— TASK REQUIREMENTS —
**A)** Summarize the forum thread about the .rnk file error in two sentences.
**B)** Answer these questions from the forum thread about the .rnk file error:
(i) From which program was the file exported?
(ii) At what date and time was the reply posted?
(iii) Which database does the person who replied curate?
**C)** List, in order, every folder named in the path of the file that failed to load, as given in the forum thread about the .rnk file error.

Reading of .rnk files indicates incorrect format

151 views
Skip to first unread message

R L

unread,
Oct 3, 2022, 12:09:30 AM10/3/22
to gsea-help
I know this comes up a lot, but after going though a number of posts that identify problems, I am still left with a file that i cannot enter into the analysis. I am trying to enter a ranked list of gene identifiers, tab separated, no column identifiers. The file just lists ID and log2 score as shown below. 
UBXN8    25.3537038
PDLIM1    30.7123881
SNAP23    23.75606637
AIP    24.82411406
C11orf58    25.48169931
APBB1    25.23614323
PGRMC1    27.58715693
DFFA    26.05708857
EIF3F    22.66858235
every attempt to upload the file list.rnk (no hidden extension) I get the same error (shown below)

The file was created as tab delimited text export from Excel and renamed from .txt to .rnk. Any help would be appreciated.


There were errors: ERROR(S) #:1
Parsing trouble
java.lang.IllegalArgumentExcepti ...

---- Stack Trace ----
# of exceptions: 1
------Unknown file format: D:\Dropbox\@-Work\Perl Script Samples\BioID\list.rnk no known Parser for ext: ------
java.lang.IllegalArgumentException: Unknown file format: D:\Dropbox\@-Work\Perl Script Samples\BioID\list.rnk no known Parser for ext:
    at org.gsea_msigdb.gsea/edu.mit.broad.genome.parsers.ParserFactory.read(ParserFactory.java:782)
    at org.gsea_msigdb.gsea/edu.mit.broad.genome.parsers.ParserFactory.read(ParserFactory.java:736)
    at org.gsea_msigdb.gsea/edu.mit.broad.genome.parsers.ParserWorker.doInBackground(ParserWorker.java:53)
    at java.desktop/javax.swing.SwingWorker$1.call(Unknown Source)
    at java.base/java.util.concurrent.FutureTask.run(Unknown Source)
    at java.desktop/javax.swing.SwingWorker.run(Unknown Source)
    at java.base/java.util.concurrent.ThreadPoolExecutor.runWorker(Unknown Source)
    at java.base/java.util.concurrent.ThreadPoolExecutor$Worker.run(Unknown Source)
    at java.base/java.lang.Thread.run(Unknown Source)

list.rnk

Anthony Castanza

unread,
Oct 3, 2022, 1:16:09 PM10/3/22
to gsea...@googlegroups.com
Hello,

I'm not entirely sure what might be going wrong here. Special characters in the file path can cause issues with GSEA recognising files properly, I noticed the file path you were using D:\Dropbox\@-Work\Perl Script Samples\BioID\list.rnk
has several, the @-Work in particular might be problematic. Could you try a different path without this folder in it? If that doesn't work, we can take a look at the file itself confidentially if you send it to the gsea...@broadinstitute.org address.

-Anthony

Anthony S. Castanza, PhD
Curator, Molecular Signatures Database
Mesirov Lab, Department of Medicine
University of California, San Diego

--
You received this message because you are subscribed to the Google Groups "gsea-help" group.

— DATA SHOWN —
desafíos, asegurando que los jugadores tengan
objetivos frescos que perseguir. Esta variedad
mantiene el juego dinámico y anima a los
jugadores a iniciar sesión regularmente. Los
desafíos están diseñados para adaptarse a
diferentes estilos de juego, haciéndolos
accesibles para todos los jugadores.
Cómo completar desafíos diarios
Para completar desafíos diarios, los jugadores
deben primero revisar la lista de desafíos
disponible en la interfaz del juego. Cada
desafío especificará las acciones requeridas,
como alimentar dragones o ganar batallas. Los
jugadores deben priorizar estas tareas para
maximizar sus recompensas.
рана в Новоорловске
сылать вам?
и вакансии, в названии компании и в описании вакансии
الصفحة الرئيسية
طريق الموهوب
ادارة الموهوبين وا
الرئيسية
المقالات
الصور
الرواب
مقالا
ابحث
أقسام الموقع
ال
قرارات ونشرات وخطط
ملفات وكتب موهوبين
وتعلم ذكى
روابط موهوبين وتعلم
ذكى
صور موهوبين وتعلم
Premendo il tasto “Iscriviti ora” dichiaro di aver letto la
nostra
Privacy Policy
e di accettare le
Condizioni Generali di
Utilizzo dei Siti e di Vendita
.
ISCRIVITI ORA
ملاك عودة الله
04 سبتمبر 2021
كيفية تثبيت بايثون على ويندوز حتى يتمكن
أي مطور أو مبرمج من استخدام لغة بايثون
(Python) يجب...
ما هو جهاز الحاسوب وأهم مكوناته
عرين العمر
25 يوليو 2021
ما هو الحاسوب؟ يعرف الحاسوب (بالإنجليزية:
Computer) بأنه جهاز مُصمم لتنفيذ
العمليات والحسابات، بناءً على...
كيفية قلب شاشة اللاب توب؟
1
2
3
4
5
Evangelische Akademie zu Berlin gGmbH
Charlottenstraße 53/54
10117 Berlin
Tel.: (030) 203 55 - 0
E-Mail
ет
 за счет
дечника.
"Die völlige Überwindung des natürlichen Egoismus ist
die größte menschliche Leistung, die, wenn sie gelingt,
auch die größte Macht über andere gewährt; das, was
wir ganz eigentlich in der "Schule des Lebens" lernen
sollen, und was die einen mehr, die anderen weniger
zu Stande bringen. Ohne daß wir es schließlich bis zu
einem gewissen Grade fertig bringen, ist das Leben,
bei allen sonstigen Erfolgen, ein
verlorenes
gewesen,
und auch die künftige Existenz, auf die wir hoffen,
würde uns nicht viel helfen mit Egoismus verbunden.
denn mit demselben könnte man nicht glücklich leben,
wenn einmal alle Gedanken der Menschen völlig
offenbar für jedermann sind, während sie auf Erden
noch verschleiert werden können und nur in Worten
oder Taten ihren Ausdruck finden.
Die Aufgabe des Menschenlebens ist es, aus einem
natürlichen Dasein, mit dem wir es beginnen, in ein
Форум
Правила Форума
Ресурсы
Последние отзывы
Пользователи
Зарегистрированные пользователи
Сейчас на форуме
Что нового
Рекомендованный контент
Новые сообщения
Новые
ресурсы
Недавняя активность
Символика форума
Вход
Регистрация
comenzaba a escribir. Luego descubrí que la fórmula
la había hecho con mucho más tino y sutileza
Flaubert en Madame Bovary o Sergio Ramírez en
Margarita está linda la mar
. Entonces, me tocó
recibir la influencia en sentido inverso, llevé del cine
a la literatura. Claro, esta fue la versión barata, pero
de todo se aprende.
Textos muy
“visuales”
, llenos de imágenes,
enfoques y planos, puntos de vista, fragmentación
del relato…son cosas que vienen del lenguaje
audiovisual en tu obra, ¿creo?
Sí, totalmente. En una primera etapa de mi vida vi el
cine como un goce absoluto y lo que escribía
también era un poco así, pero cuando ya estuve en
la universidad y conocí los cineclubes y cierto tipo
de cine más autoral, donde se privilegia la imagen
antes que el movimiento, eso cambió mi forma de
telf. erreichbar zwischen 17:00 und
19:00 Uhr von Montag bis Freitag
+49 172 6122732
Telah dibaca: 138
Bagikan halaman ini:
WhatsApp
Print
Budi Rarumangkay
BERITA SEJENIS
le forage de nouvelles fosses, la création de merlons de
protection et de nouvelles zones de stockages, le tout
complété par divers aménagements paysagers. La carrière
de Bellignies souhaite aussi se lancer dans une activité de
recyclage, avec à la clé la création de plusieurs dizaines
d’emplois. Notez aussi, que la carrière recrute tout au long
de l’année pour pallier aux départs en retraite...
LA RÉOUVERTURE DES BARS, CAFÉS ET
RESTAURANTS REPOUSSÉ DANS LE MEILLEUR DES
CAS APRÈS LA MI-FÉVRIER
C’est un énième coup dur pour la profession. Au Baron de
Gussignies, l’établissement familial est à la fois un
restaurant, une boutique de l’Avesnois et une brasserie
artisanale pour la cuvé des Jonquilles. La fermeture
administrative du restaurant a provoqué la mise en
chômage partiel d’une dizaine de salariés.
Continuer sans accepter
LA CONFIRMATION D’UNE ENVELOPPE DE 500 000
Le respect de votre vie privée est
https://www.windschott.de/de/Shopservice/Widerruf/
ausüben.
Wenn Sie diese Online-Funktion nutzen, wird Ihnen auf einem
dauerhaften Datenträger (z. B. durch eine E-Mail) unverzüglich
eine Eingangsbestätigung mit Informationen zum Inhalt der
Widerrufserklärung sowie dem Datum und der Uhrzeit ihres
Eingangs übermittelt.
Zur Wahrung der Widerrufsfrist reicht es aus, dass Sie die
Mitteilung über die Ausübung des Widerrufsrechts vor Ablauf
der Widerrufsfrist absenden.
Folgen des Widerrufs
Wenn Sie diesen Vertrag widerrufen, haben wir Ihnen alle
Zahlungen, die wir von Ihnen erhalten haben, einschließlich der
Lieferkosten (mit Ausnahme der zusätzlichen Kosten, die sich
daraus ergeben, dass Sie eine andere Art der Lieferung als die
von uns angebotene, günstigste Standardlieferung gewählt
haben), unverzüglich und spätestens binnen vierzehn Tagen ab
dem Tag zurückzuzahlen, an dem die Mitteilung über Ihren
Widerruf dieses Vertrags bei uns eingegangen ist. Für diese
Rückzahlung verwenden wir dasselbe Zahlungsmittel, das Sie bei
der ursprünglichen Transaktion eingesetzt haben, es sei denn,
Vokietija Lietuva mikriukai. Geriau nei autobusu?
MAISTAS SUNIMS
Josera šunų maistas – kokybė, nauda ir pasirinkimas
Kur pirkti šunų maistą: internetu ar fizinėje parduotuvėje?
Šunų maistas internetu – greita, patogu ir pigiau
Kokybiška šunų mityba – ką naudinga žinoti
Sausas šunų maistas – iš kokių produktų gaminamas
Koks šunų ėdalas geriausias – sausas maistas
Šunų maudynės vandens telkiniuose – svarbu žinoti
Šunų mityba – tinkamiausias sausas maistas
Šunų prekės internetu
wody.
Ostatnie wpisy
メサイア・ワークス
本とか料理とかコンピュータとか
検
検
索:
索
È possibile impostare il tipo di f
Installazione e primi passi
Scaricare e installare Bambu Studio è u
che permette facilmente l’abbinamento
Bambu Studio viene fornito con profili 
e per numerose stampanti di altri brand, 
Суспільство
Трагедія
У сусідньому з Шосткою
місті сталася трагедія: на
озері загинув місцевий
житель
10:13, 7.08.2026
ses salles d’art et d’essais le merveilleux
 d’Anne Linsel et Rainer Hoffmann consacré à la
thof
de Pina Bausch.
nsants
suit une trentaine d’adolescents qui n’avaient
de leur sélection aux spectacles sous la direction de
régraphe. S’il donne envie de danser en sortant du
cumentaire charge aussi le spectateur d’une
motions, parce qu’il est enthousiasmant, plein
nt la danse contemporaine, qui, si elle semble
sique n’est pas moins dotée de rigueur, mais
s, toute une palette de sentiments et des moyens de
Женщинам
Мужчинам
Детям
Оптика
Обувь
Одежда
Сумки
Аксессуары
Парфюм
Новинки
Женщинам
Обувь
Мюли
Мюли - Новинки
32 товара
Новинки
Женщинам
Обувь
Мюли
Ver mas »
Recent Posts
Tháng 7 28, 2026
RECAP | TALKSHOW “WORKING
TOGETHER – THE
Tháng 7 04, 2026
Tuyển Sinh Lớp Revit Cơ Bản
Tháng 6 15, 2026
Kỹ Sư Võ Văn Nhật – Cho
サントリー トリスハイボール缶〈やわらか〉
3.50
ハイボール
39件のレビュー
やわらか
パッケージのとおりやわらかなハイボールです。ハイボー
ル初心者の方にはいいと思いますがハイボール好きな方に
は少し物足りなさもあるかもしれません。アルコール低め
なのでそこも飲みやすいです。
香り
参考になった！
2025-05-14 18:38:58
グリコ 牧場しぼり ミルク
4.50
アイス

— EXPECTED RESULTS —
**A)** A user reports that a tab-separated ranked list of gene identifiers and log2 scores, exported from Excel as tab-delimited text and renamed from .txt to .rnk, gives an "Unknown file format" parsing error on every upload attempt. In reply, Anthony Castanza notes that special characters in the file path, especially the "@-Work" folder, might be the problem, suggests trying a path without that folder, and offers to examine the file confidentially if that does not work.

**B)**
(i) Excel
(ii) Oct 3, 2022, 1:16:09 PM
(iii) The Molecular Signatures Database

**C)** Dropbox, @-Work, Perl Script Samples, BioID